→ Texto de estudio
-------
El Líbero

Angela Vivanco 158x158-3

El tratamiento jurídico y social de los niños nunca ha sido fácil para el Derecho ni para la política: se trata de personas con derechos pero que, cuando menos por cierta cantidad de años, no pueden ejercerlos por sí mismos; no votan, no opinan sobre candidatos y elecciones; concitan diversos intereses en torno de ellos, no siempre nobles; representan el futuro y las expectativas de un pueblo, pero no los pueden determinar ellos mismos; y resultan especialmente vulnerables al abuso, al abandono y a los ensayos sociales.

Esa indesmentible realidad ha contribuido a que, en el ámbito de los tratados internacionales y luego en los ordenamientos locales, se haya desarrollado el concepto de superior interés del niño como una herramienta operativa que asegure distinguir el bien y necesidades del menor de aquellos deseos o requerimientos de sus padres, guardadores o de la sociedad misma, obligando a objetivizar y a ser cuidadosos con las decisiones legislativas o jurisprudenciales que a ellos se refieran.

Sin embargo, la carencia de un contenido específico de este principio y la permanente pugna entre aplicación de criterios de autonomía e intervención estatal en casi todos los temas controvertidos de nuestra época, ha contribuido a que pese a las buenas intenciones y declaraciones de derechos, sigan existiendo situaciones de extrema indefensión de los niños, sea a manos de sus guardadores o del aparato estatal.

En efecto, gracias a la permisividad sobre decisiones de salud que se toman con los hijos, hay familias que han optado por no vacunarlos y presenciamos el resultado de muerte en pleno siglo XXI por difteria, sarampión u otros males que se creían superados. Ello demanda una necesaria imperatividad de las políticas públicas de vacunación, que a veces tarda más de lo que las victimas pueden esperar.

Idéntica situación se ha dado cuando el derecho a tener creencias religiosas posibilita que se fuerce a niños a rechazar medidas indispensables para la mantencion de su vida, o a aceptar cirugías mutiladoras para mantener las tradiciones de sus padres o sus convicciones. No se ha considerado si esos menores gozan de competencia y si prestan real consentimiento.

Tales despropósitos familiares han motivado en muchas sociedades occidentales a relevar el papel del Estado como protector y guardador del superior interés ya mencionado. Sin embargo, y desgraciadamente, tampoco esa solución ha sido óptima y para muestra dos ejemplos.

El primero, todos hemos seguido conmovidos el caso del niño británico Charlie Gard, en el cual y como voces de una tragedia, organismos estatales y médicos buscan determinar si conviene mantenerlo con vida más allá de los repetidos intentos de sus padres de buscar tratar sus dolencias. Asi, el colectivo se ha atribuido determinar qué es vida digna y si es bueno o malo vivir para esa criatura.
-------
→ Extractos de datos
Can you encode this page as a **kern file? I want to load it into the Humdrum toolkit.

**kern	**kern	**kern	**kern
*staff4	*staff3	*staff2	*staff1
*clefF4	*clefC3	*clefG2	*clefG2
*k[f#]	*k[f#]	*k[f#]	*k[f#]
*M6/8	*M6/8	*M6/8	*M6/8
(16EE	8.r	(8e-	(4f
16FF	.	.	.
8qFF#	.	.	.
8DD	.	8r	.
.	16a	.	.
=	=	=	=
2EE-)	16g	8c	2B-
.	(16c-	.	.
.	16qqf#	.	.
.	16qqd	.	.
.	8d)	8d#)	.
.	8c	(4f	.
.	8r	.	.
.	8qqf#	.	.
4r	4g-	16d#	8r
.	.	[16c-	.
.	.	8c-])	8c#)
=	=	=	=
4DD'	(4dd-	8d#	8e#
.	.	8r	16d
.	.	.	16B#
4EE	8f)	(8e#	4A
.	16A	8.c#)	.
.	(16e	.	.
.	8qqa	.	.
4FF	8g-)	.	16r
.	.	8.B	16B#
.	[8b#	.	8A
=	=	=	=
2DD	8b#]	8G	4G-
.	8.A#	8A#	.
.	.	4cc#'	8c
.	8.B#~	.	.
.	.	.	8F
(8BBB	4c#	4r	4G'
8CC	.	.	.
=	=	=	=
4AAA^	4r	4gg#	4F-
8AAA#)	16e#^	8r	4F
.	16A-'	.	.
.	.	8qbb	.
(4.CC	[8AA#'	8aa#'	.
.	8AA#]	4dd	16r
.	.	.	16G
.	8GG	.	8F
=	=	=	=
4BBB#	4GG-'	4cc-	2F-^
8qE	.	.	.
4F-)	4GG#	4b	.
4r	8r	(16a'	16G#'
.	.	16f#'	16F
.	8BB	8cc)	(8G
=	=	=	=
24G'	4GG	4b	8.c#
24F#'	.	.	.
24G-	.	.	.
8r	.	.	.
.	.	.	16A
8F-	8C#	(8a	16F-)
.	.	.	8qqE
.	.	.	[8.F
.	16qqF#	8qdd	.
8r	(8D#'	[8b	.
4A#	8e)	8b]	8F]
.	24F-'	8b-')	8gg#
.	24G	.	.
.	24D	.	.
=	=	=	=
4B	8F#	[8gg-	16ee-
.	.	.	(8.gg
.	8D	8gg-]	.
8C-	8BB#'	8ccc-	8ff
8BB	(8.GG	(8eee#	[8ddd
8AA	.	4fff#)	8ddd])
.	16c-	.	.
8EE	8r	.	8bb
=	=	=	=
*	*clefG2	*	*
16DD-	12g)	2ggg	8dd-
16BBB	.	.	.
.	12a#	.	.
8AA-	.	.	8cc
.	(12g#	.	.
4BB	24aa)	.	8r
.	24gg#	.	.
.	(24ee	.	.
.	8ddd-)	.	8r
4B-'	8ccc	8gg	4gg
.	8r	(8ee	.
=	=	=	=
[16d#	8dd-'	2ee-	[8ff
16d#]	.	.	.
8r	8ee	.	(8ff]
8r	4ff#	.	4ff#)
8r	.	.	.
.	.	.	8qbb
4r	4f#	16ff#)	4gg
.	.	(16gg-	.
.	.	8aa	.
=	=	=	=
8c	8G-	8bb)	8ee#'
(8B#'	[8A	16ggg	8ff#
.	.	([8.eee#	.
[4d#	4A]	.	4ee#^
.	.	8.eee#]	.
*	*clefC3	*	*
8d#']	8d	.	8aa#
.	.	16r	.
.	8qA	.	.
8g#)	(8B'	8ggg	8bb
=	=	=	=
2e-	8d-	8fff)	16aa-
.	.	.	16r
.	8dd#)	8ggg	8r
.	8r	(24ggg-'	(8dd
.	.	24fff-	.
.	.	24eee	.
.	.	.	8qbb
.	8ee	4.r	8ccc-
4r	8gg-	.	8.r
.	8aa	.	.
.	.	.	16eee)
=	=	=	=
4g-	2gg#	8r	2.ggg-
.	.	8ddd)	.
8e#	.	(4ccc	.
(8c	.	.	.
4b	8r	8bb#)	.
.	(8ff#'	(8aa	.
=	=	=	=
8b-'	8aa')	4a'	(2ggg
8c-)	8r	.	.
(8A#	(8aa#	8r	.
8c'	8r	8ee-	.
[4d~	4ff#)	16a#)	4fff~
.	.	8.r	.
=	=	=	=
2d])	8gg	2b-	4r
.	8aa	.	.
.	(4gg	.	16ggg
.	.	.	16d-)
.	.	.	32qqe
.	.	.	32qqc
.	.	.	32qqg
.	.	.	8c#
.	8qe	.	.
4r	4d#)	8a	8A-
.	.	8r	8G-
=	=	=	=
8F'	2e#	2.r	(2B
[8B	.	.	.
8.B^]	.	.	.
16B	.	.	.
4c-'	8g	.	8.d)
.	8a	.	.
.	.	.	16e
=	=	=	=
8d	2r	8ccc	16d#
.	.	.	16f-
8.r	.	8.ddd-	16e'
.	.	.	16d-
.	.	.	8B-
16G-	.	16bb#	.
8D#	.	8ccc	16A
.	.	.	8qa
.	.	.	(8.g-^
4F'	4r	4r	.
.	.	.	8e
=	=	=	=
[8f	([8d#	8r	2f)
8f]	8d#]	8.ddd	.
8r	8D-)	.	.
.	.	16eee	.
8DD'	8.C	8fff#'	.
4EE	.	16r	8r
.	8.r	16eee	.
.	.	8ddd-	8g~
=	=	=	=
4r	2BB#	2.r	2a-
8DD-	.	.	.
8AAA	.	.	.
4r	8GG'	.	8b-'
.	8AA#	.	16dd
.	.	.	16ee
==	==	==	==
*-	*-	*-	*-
-------
→ Consigna 1
Enumera aquello a lo que, según el texto sobre el superior interés del niño, los niños resultan especialmente vulnerables.
→ Consigna 2
Reescribe el pasaje del texto sobre el superior interés del niño que empieza en "Esa indesmentible realidad" y acaba en "ellos se refieran.", sustituyendo "ordenamientos locales" por "sistemas jurídicos nacionales".
→ Consigna 3
En el texto sobre el superior interés del niño, ¿qué caso se presenta como primer ejemplo de que la protección estatal tampoco ha sido una solución óptima?

→ Respuesta 1
Al abuso, al abandono y a los ensayos sociales.

→ Respuesta 2
Esa indesmentible realidad ha contribuido a que, en el ámbito de los tratados internacionales y luego en los sistemas jurídicos nacionales, se haya desarrollado el concepto de superior interés del niño como una herramienta operativa que asegure distinguir el bien y necesidades del menor de aquellos deseos o requerimientos de sus padres, guardadores o de la sociedad misma, obligando a objetivizar y a ser cuidadosos con las decisiones legislativas o jurisprudenciales que a ellos se refieran.

→ Respuesta 3
El del niño británico Charlie Gard.